Schärfstes Werkzeug im Instrumentenkoffer

Binnen 14 Monaten wurde der Leitzins auf 4,5 Prozent hochgepusht; dort verharrt er seit September 2023. Es ist jener Zinssatz, zu dem sich Banken bei der EZB Geld leihen können. Der Einlagensatz, den Geldhäuser erhalten, wenn sie bei der Notenbank überschüssige Gelder parken, beträgt 4,0 Prozent. Geldwertstabilität – laut Definition eine Inflationsrate von zwei Prozent – ist das zentrale Mandat der EZB, mit ihrem geldpolitischen Instrumentenkoffer, in dem Leitzinsen das schärfste Werkzeug sind, hat sie alles zu unternehmen, um den Wert des Euro zu erhalten.

Bremsspur der Wirtschaft

Und sie hat Erfolge vorzuweisen: Seit einem halben Jahr liegt die Inflation im Euroraum – nicht in Österreich – unter drei Prozent. Damit einher ging eine heftige Bremsspur der Wirtschaft. Ob eine Zinssenkung um 0,25 Prozent reichen wird, um das Tal der Tränen zu verlassen, wird sich weisen. Mit maximal zwei weiteren Zinssenkungen um jeweils 0,25 Prozentpunkte ist heuer zu rechnen. Außer Streit steht der psychologische Effekt der Stimmungsaufhellung. Die erstickte Kreditnachfrage soll etwas Auftrieb erhalten.
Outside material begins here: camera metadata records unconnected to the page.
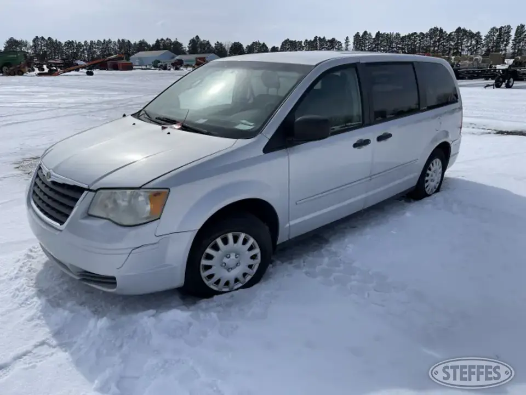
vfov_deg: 53.1
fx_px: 395
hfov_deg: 67.3
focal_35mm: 26
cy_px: 198
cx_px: 263
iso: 32
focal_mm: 5.1
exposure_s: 1/9174
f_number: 1.6
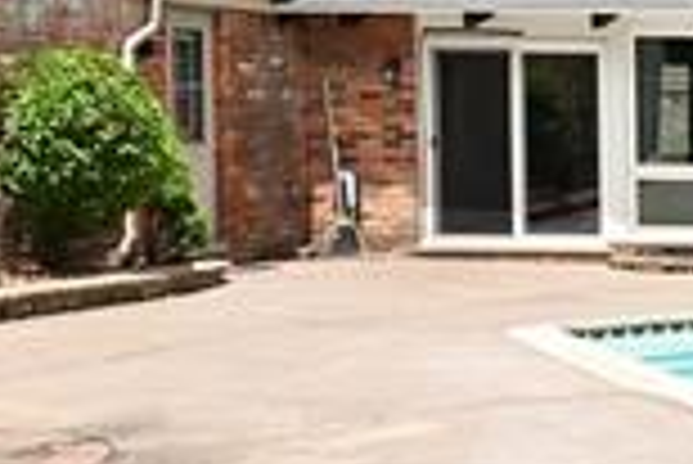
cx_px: 1220
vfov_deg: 14.7
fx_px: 1792
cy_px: 230
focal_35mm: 93
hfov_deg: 17.9
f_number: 10
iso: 100
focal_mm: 14
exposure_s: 1/200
Freilich: Die EZB kann nicht losgelöst von der Fed agieren. Die Zentralbank in Washington musste die Zinswende, die für den Beginn des Jahres und dann für den Sommer erwartet wurde, wiederholt verschieben. Der Grund: Die Inflation klebt hartnäckig am Dollar, aktuell bei 3,4 Prozent. Anders als im Euroraum wurde der US-Wirtschaftsmotor aber nicht abgewürgt.
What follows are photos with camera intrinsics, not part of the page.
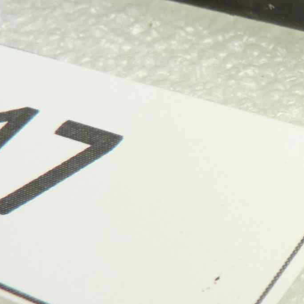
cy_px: 221
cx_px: 538
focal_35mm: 83
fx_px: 825
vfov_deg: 20.8
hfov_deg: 17.3
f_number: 3.3
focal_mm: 4.1
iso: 80
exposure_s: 1/15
„Restriktive“ Geldpolitik bleibt

Dass die Notenbanker in Frankfurt die Zinssenkung im letzten Moment auf die lange Bank schieben, ist kaum vorstellbar. Eine Reihe von EZB-Vertretern ließ keine Zweifel aufkommen, im Sitzungsprotokoll des EZB-Rats Ende April gab man sich optimistisch, man könne beim Juni-Treffen beginnen, „die geldpolitischen Restriktionen zurückzunehmen“. Soll heißen: Die Zinsen senken. EZB-Chefvolkswirt Philip Lane betonte gegenüber der „Finan­cial Times“, der Leitzins soll im restriktiven Bereich bleiben. Als „restriktiv“ gilt Geldpolitik etwa dann, wenn der Leitzins über dem „natürlichen“, nicht exakt bestimmbaren Zinssatz liegt, bei dem die Zinsen die Wirtschaft weder befeuern noch abbremsen. Und selbst mit 4,25 Prozent läge der Leitzins weit über der Kerninflationsrate.

Droht ein kapitaler Fehler der EZB?

Doch Obacht: 2021/2022 sind die Währungshüter mit ihren Modellen arg danebengelegen, die Inflation hielt sich nicht an Prognosen, was die dramatische Kehrtwende erzwang. Dass sich die EZB nun vor der Fed auf Zinssenkungen einlässt, obwohl das Inflationsziel nicht erreicht ist, mag einer vermeintlich sicheren Datenlage in Frankfurt geschuldet sein. Genaueres wird man erst im Rückblick wissen – ob der 6. Juni der Tag eines kapitalen Fehlers der EZB gewesen sein wird oder ein kluges Signal an verunsicherte Unternehmen und Konsumenten, die neues Vertrauen schöpften.